• **Extracted records**:
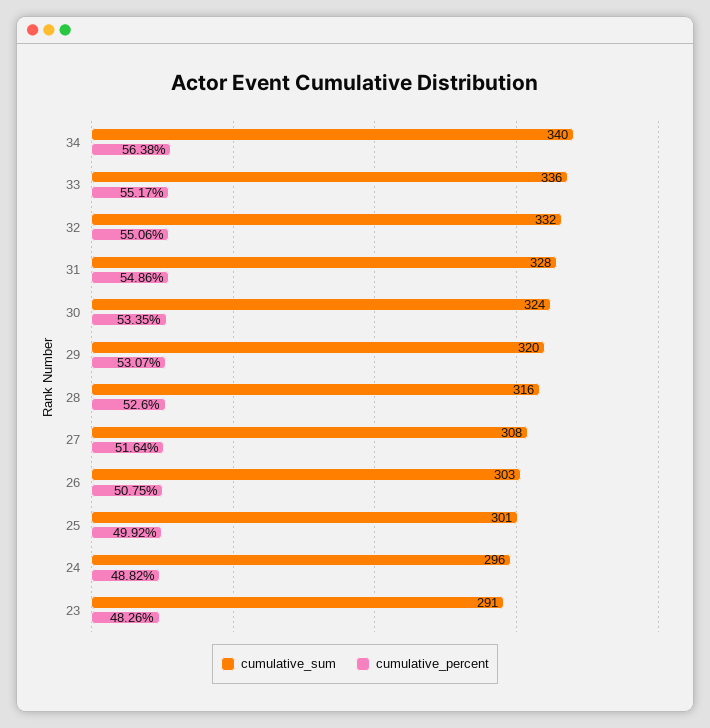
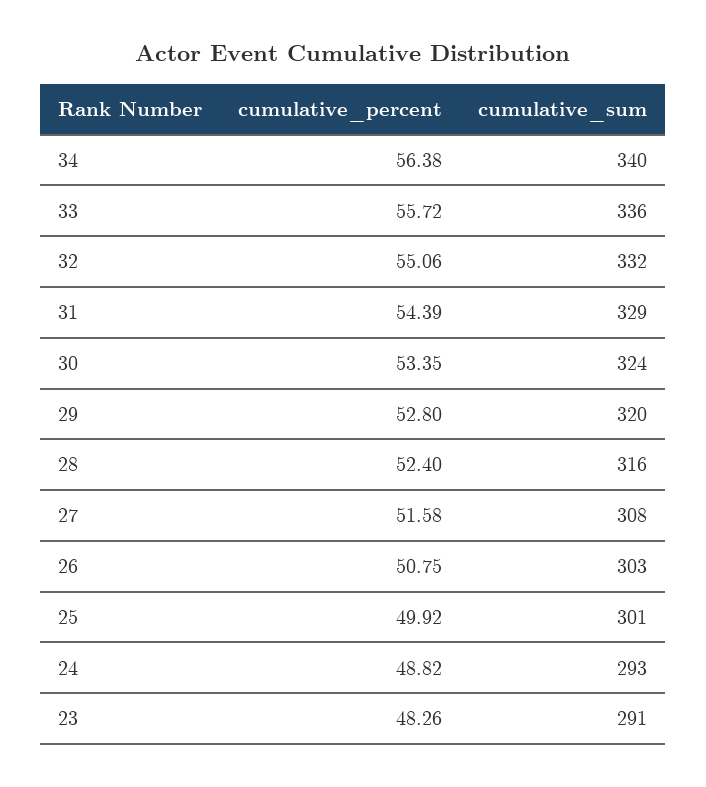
cumulative_percent, 33: 55.17 -> 55.72
cumulative_sum, 31: 328 -> 329
cumulative_percent, 31: 54.86 -> 54.39
cumulative_percent, 29: 53.07 -> 52.8
cumulative_percent, 28: 52.6 -> 52.4
cumulative_percent, 27: 51.64 -> 51.58
cumulative_sum, 24: 296 -> 293

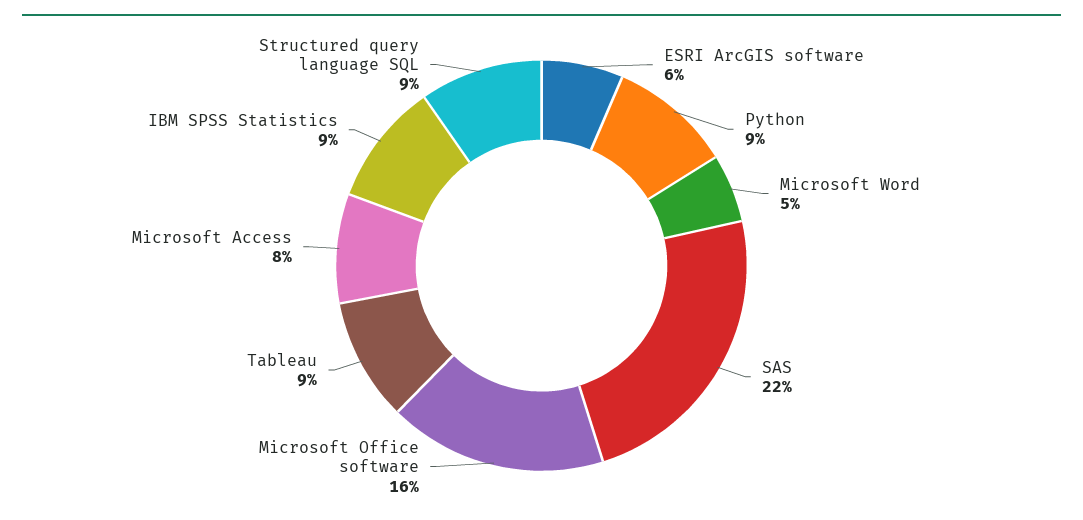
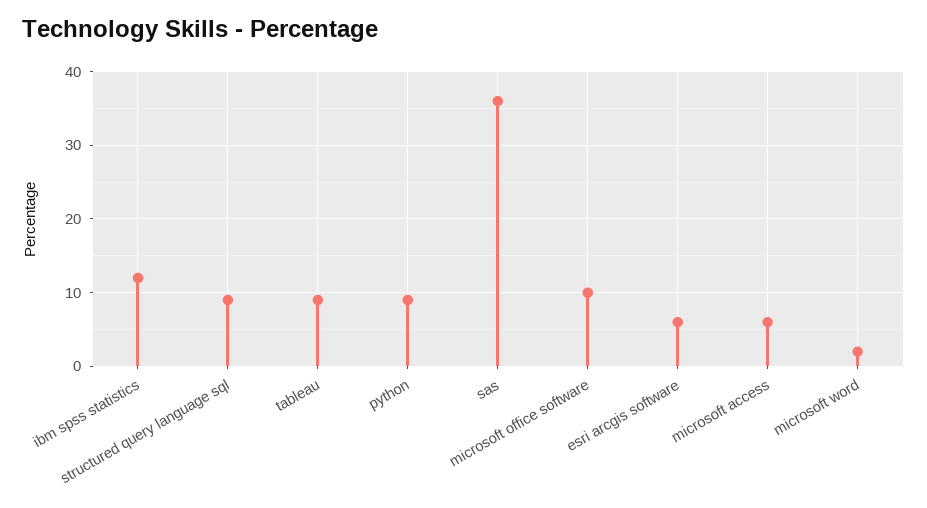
Microsoft Word: 5 -> 2
SAS: 22 -> 36
Microsoft Office software: 16 -> 10
Microsoft Access: 8 -> 6
IBM SPSS Statistics: 9 -> 12

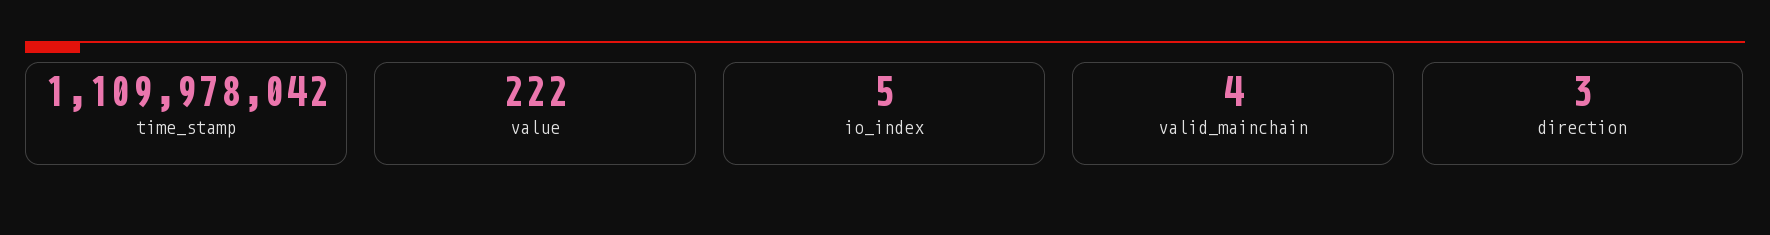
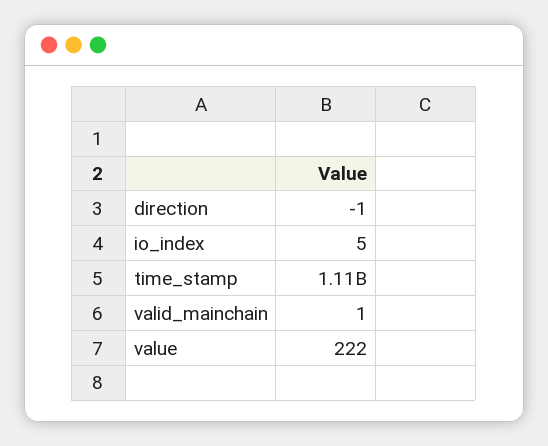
valid_mainchain: 4 -> 1
direction: 3 -> -1

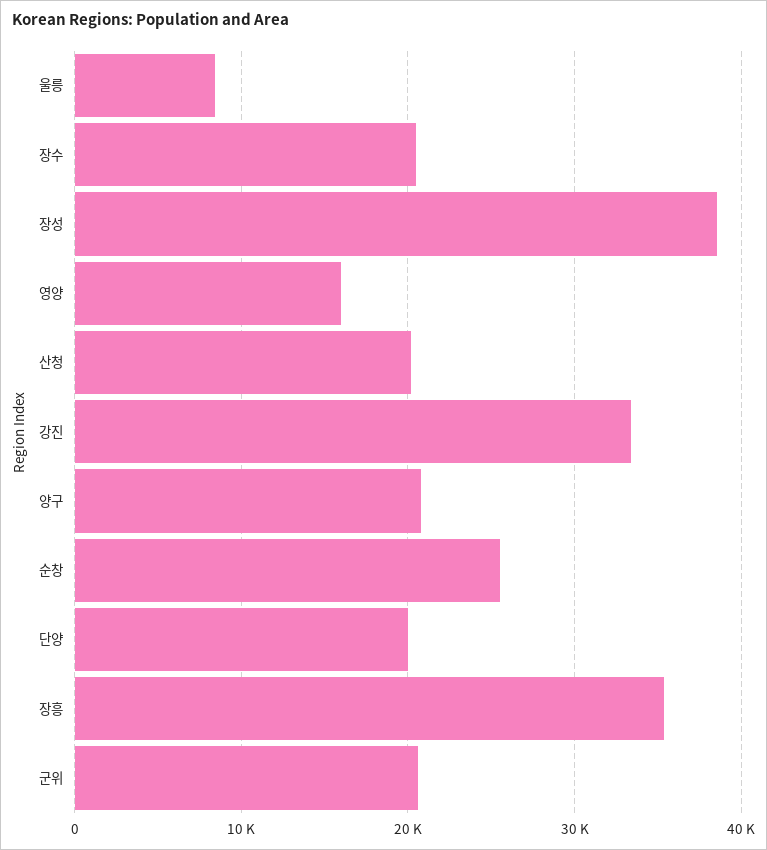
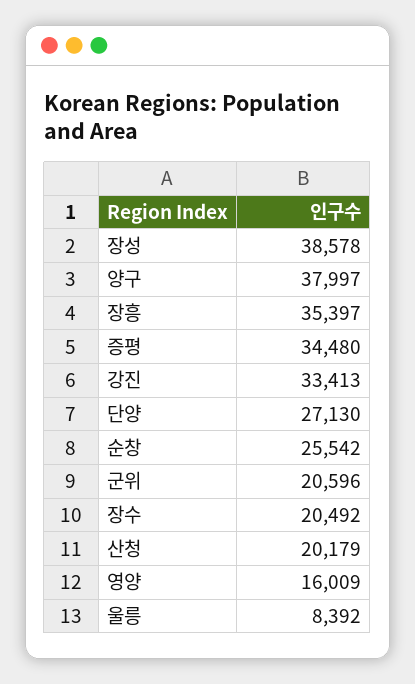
양구: 21000 -> 37997
단양: 20000 -> 27130
증평: none -> 34480

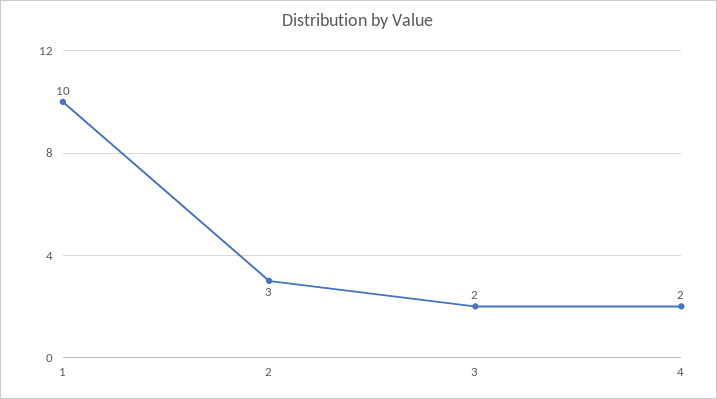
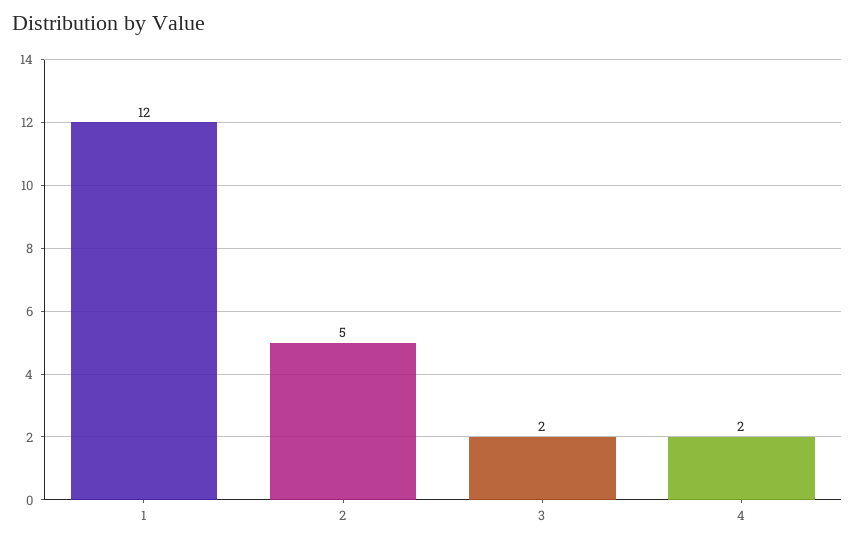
1: 10 -> 12
2: 3 -> 5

• **About this task**:
Copy all records exactly, no images.

• **Reply to the exercise**:
cumulative_percent, 33: 55.17 -> 55.72
cumulative_sum, 31: 328 -> 329
cumulative_percent, 31: 54.86 -> 54.39
cumulative_percent, 29: 53.07 -> 52.8
cumulative_percent, 28: 52.6 -> 52.4
cumulative_percent, 27: 51.64 -> 51.58
cumulative_sum, 24: 296 -> 293

Microsoft Word: 5 -> 2
SAS: 22 -> 36
Microsoft Office software: 16 -> 10
Microsoft Access: 8 -> 6
IBM SPSS Statistics: 9 -> 12

valid_mainchain: 4 -> 1
direction: 3 -> -1

양구: 21000 -> 37997
단양: 20000 -> 27130
증평: none -> 34480

1: 10 -> 12
2: 3 -> 5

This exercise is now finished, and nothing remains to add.